PROMPT
Exact transcript, pictures excluded: write out every record below.

[Opening MATERIAL PROVIDED section]

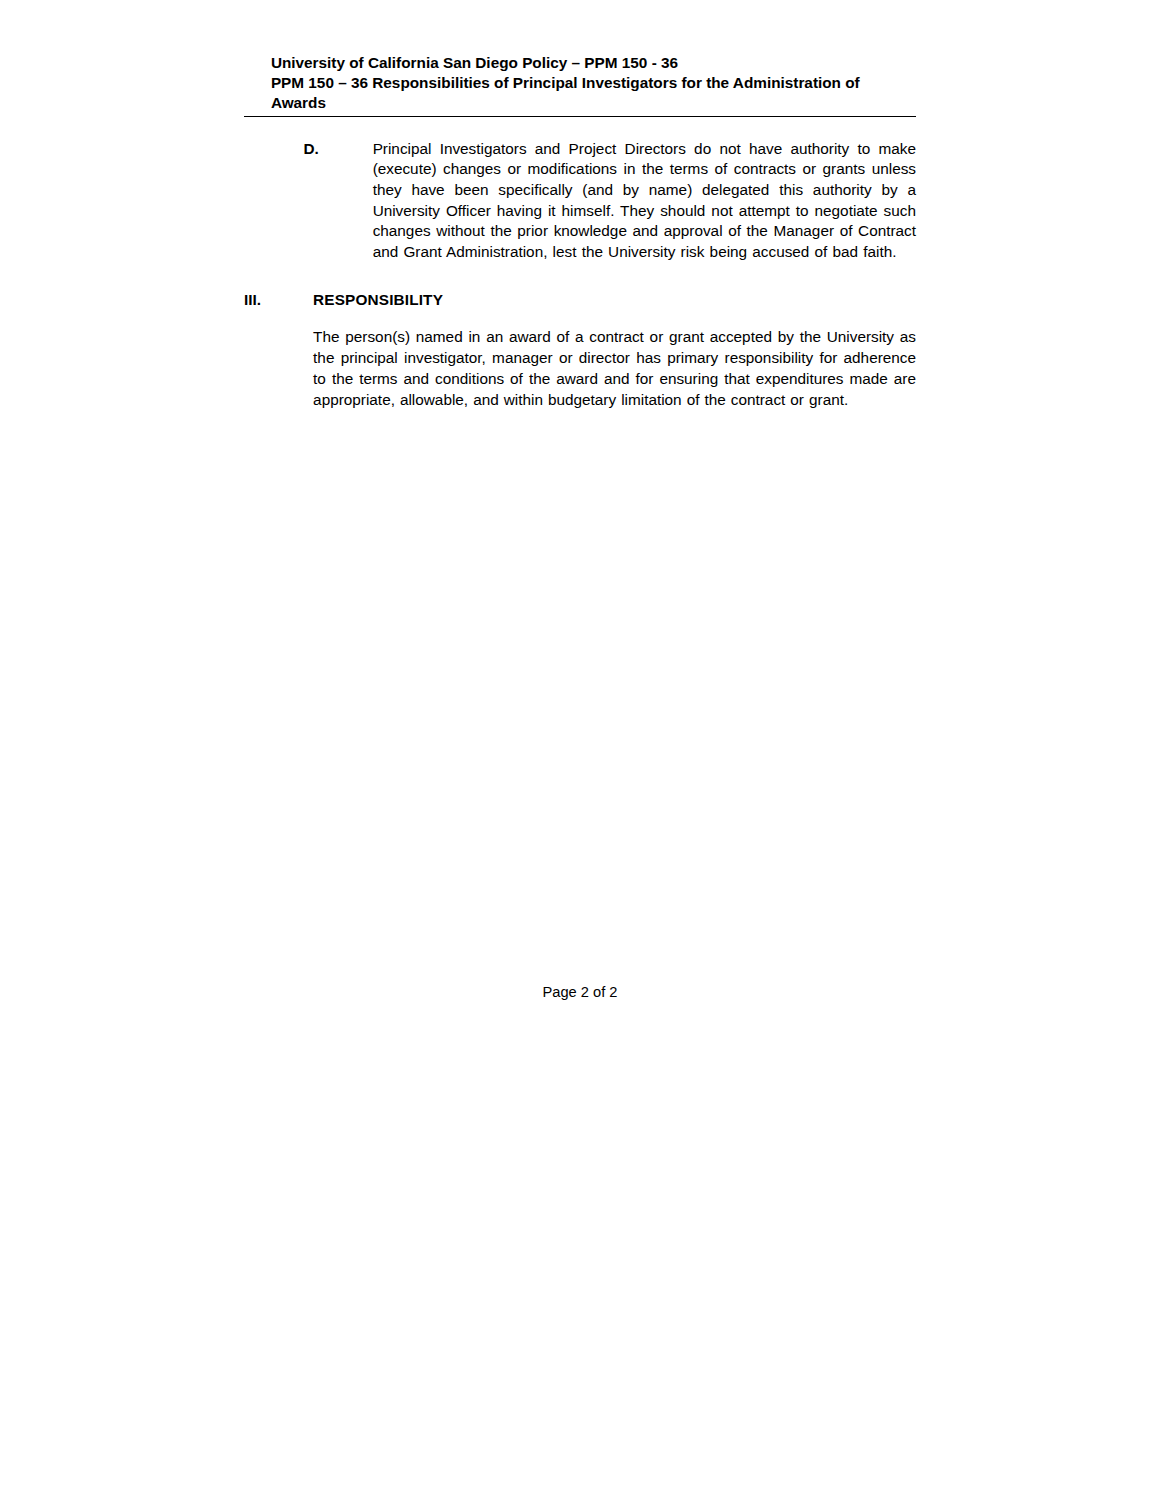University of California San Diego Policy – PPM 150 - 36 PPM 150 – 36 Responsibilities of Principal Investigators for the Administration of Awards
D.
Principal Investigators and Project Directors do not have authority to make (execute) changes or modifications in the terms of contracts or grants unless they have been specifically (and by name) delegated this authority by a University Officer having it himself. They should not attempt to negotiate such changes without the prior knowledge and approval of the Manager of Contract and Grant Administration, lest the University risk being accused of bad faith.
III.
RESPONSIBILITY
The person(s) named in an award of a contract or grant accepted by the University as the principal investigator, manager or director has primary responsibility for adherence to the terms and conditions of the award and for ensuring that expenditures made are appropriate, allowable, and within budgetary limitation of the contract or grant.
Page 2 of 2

[Closing MATERIAL PROVIDED section]

SOLUTION TO THIS PROBLEM
University of California San Diego Policy – PPM 150 - 36 PPM 150 – 36 Responsibilities of Principal Investigators for the Administration of Awards
D.
Principal Investigators and Project Directors do not have authority to make (execute) changes or modifications in the terms of contracts or grants unless they have been specifically (and by name) delegated this authority by a University Officer having it himself. They should not attempt to negotiate such changes without the prior knowledge and approval of the Manager of Contract and Grant Administration, lest the University risk being accused of bad faith.
III.
RESPONSIBILITY
The person(s) named in an award of a contract or grant accepted by the University as the principal investigator, manager or director has primary responsibility for adherence to the terms and conditions of the award and for ensuring that expenditures made are appropriate, allowable, and within budgetary limitation of the contract or grant.
Page 2 of 2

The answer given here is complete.